Le mercredi 9 octobre, le Conseil de sécurité des Nations Unies, dont les États-Unis sont membres, a averti Israël contre l’adoption d’une loi visant à interdire l’UNRWA, une agence qui se consacre aux Palestiniens. Cette mise en garde intervient après un avertissement similaire du chef de l’ONU, Antonio Guterres. Le lien historique entre l’ONU et Israël a été tendu, et est devenu particulièrement acrimonieux l’année dernière, avec le secrétaire général Guterres étant qualifié de « persona non grata » par Israël.
Depuis le commencement du conflit à Gaza, Israël accuse l’UNRWA, qui travaille avec les réfugiés palestiniens, d’employer des « terroristes ». Lors d’une assemblée du Conseil de sécurité dédiée à la crise humanitaire dans l’enclave palestinienne ravagée par la guerre, Linda Thomas-Greenfield, l’ambassadrice américaine, a exprimé sa préoccupation concernant la proposition israélienne pouvant changer le statut légal de l’UNRWA.
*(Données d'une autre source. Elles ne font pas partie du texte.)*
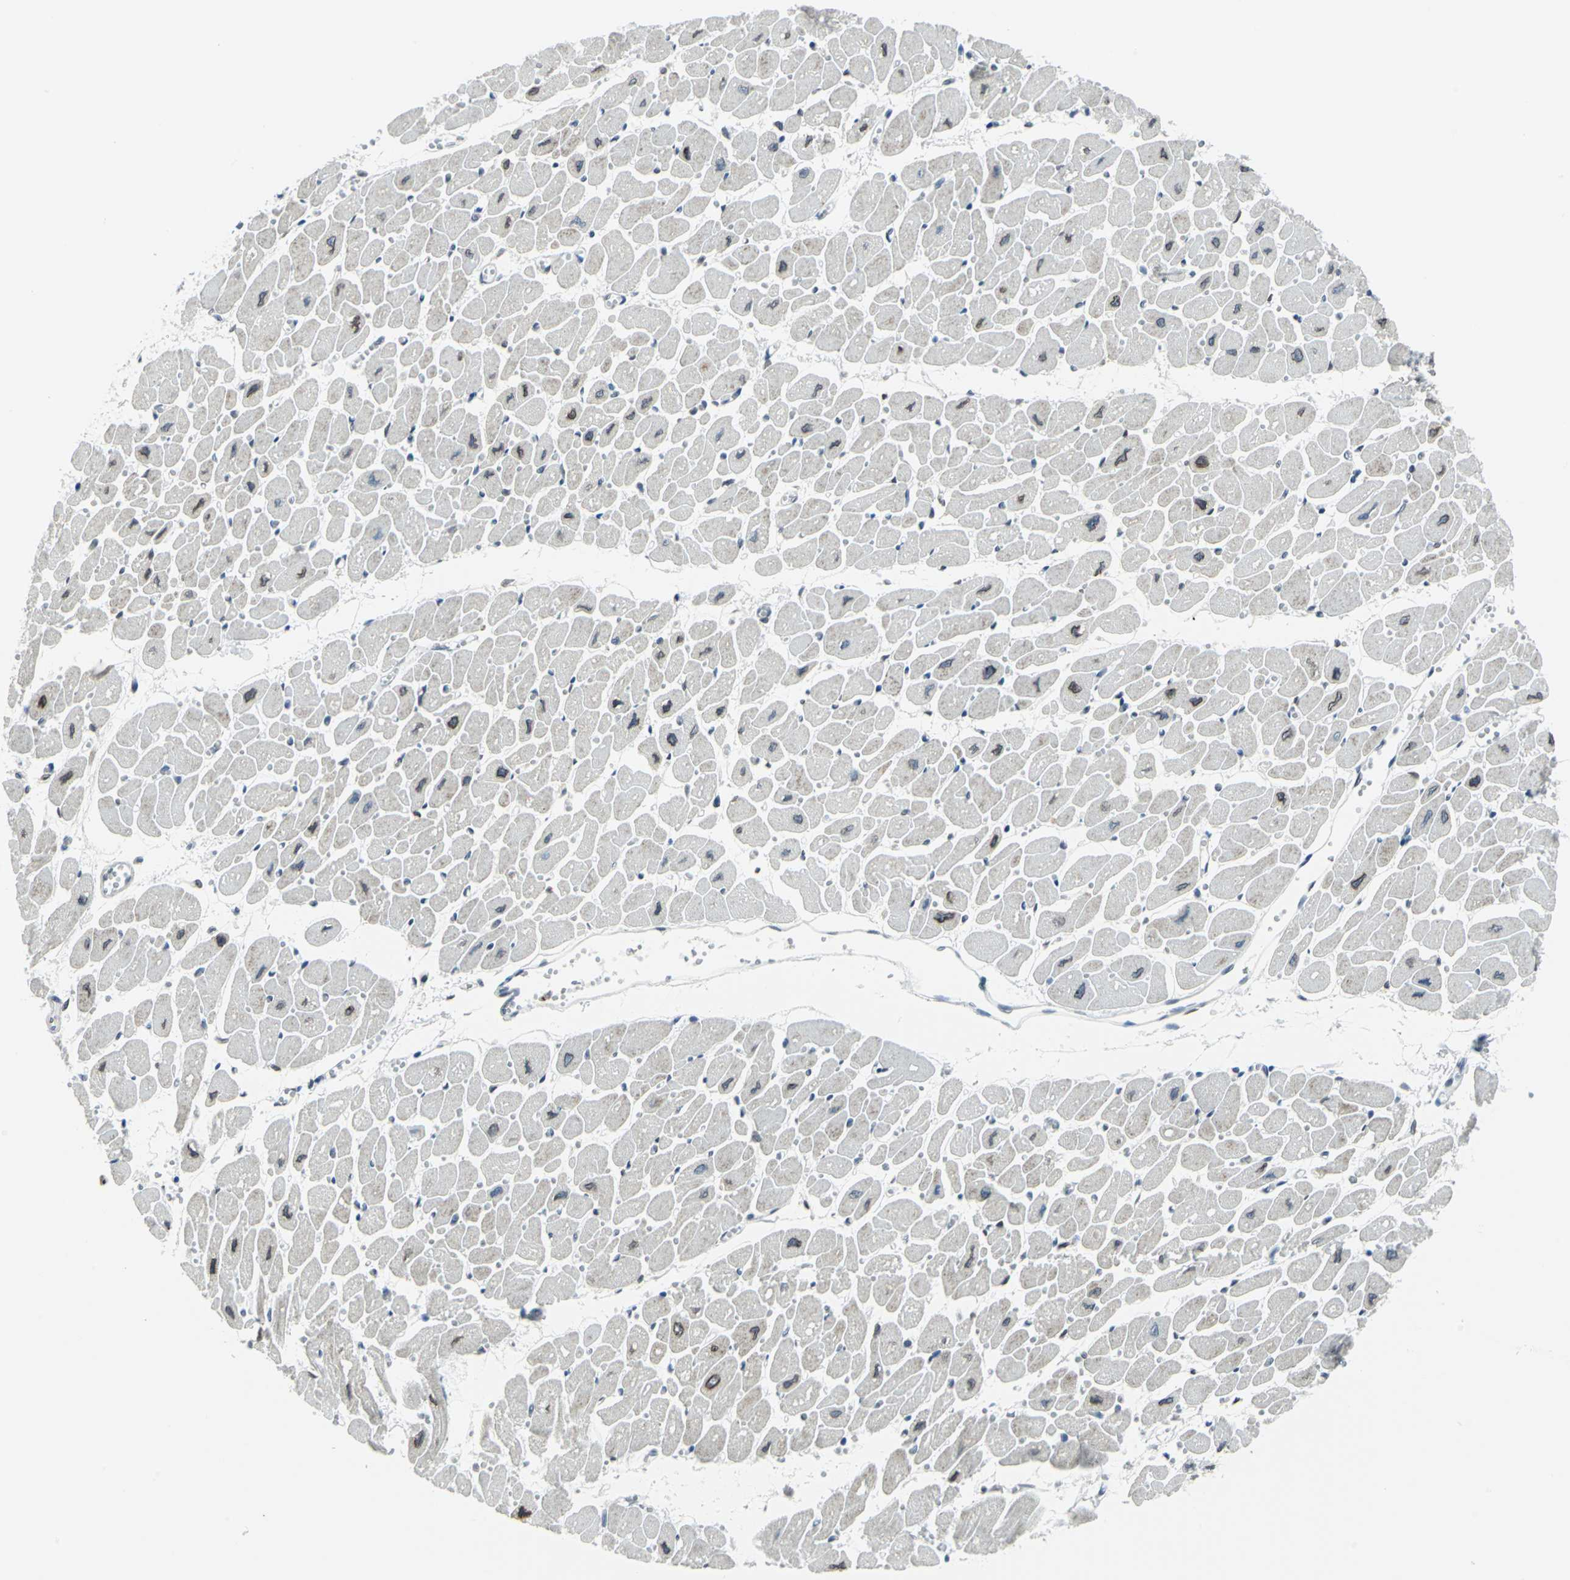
{"staining": {"intensity": "moderate", "quantity": "25%-75%", "location": "cytoplasmic/membranous,nuclear"}, "tissue": "heart muscle", "cell_type": "Cardiomyocytes", "image_type": "normal", "snomed": [{"axis": "morphology", "description": "Normal tissue, NOS"}, {"axis": "topography", "description": "Heart"}], "caption": "Heart muscle stained with immunohistochemistry (IHC) displays moderate cytoplasmic/membranous,nuclear staining in about 25%-75% of cardiomyocytes.", "gene": "SNUPN", "patient": {"sex": "female", "age": 54}}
Elle a souligné que cela risquerait de compromettre la capacité de l’agence à dialoguer avec les officiels israéliens et de révoquer les privilèges et immunités diplomatiques appartenant aux organisations et employés de l’ONU à travers le monde.
Ces préoccupations trouvent leurs origines dans deux propositions de loi, approuvées dimanche par la commission des Affaires étrangères et de la Défense de la Knesset, visant à mettre un terme aux opérations et au statut de l’UNRWA dans les territoires palestiniens.
Lors d’une réunion convoquée par l’Algérie, membre non permanent du Conseil, il a été mentionné que les autorités israéliennes souhaitent depuis longtemps démanteler l’UNRWA. Créée par l’Assemblée générale en 1949, après la fondation de l’État d’Israël, l’UNRWA (Agence des Nations Unies pour les réfugiés palestiniens au Proche-Orient) est un organe essentiel qui gère divers centres de santé et écoles à Gaza, en Cisjordanie, au Liban, en Syrie et en Jordanie. En effet, l’ambassadeur algérien Amar Bendjama a déclaré que l’UNRWA est « le pilier » de l’aide humanitaire internationale à Gaza, et représente symboliquement les réfugiés palestiniens et leurs droits inaliénables. Le message d’avertissement à Israël était soutenu par tous les quinze membres du Conseil, permanents et non permanents. Mardi, M. Guterres a informé la presse qu’il avait écrit au Premier ministre israélien Benyamin Netanyahu pour le prévenir de la « catastrophe » humanitaire qui résulterait d’une loi interdisant l’UNRWA, qualifiée d' »indispensable » et « irremplaçable ».